··· TEXTO EXTRAÍDO ···

RESENHA SOBRE "ANTES DE EVANESCER" - POR ELEILSON LEITE
“Meu espirito dorme em algum lugar frio”
Primeiro romance de Escobar Franelas, renomado poeta das quebradas, é um drama juvenil – e de classe média. Mas início xoxo conduz ao inusitado: com densidade arrebatadora, o cativeiro que prende o corpo acaba por libertar a alma…
Por Eleilson Leite, na coluna Literatura dos Arrabaldes
(Compartilho a leitura que fiz do livro Antes de Evanescer (Scorteci Editora, 2011), do poeta Escobar Franelas. O autor, cria da zona leste, é daqueles pioneiros da literatura periférica antes que ela assim fosse reconhecida nos anos 2000 com o advento das antologias do Ferréz na Caros Amigos, dos saraus e slams. Com mais de 50 anos, Franelas se engajou nos movimentos culturais na década de 1980, não por acaso, dedica seu livro ao lendário MPA – Movimento Popular de Arte, da zona leste, um dos principais movimentos culturais da época em que a periferia era morada do proletariado fabril.)
Foi na dobra dos anos 2000 que o autor surgiu destaque como poeta. Em 1998 ganhou o concorrido prêmio Arte na Cohab/SP na área de literatura e no mesmo ano publicou seu primeiro livro que virou um clássico: Hardrockrenroll. Nos anos 2000, ele participou de inúmeras antologias e de coletivos culturais, como o Espaço Casa Amarela que segue forte na zona leste, além do Fora do Eixo, rede que surgiu avassaladoramente nos anos Lula e se converteu em um Hub atualmente do qual faz parte o Mídia Ninja. Mais recentemente, Franelas tem atuado como produtor e seu mais novo livro, do qual é organizador, chama-se Memórias: 10 histórias sobre o viver em Itaquera que revela nuances daquele icônico bairro periférico antes e depois da fama.

···

### TAREFA ESCRITA
Responda com base na resenha:
1. Por qual editora e em que ano saiu Antes de Evanescer?
2. A que movimento Franelas dedica o livro?
3. Que prêmio ele recebeu em 1998?

··· DADOS EXTRAÍDOS ···

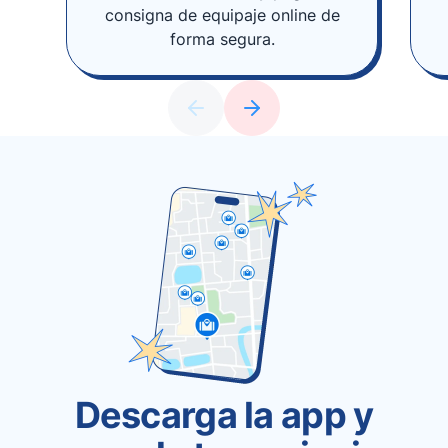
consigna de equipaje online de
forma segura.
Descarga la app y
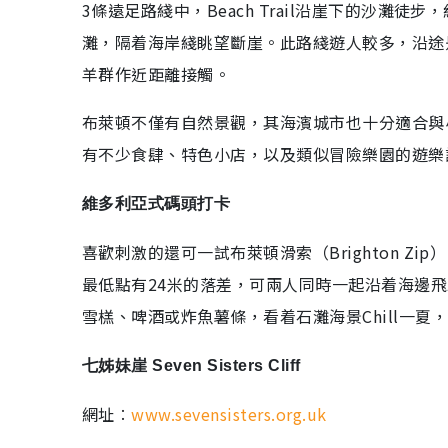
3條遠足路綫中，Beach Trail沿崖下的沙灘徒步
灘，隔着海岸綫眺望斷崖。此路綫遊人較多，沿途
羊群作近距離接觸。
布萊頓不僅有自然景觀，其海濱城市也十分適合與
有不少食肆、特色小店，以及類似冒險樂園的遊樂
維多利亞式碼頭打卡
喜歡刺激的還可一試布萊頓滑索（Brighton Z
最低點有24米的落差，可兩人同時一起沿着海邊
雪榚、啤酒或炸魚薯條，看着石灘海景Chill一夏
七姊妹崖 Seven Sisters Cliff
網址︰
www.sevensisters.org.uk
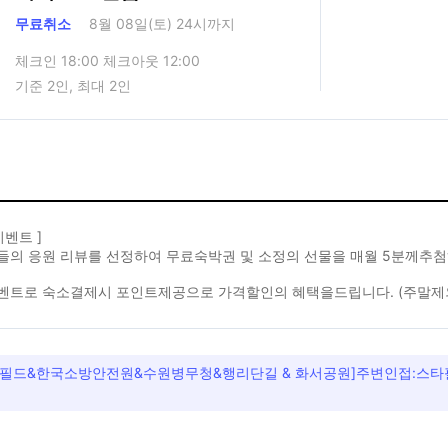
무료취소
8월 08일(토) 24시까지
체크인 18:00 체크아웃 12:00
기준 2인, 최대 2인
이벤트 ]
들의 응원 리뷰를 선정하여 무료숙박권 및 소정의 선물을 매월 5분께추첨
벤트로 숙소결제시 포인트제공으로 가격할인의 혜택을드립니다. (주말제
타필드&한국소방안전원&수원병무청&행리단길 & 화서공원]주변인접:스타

···
··· DADOS EXTRAÍDOS ···

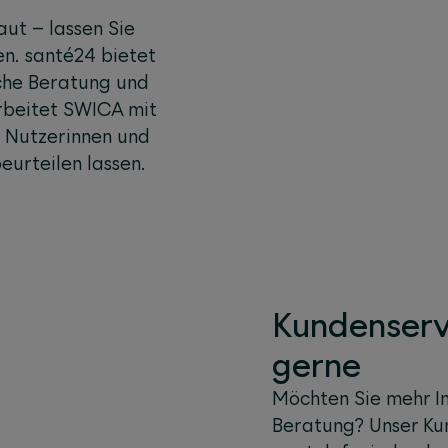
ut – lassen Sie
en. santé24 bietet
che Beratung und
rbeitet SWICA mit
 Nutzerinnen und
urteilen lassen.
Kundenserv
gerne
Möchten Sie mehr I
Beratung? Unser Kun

···

### RESPOSTA DA TAREFA
1. Pela Scorteci Editora, em 2011.
2. Ao MPA – Movimento Popular de Arte, da zona leste.
3. O prêmio Arte na Cohab/SP, na área de literatura.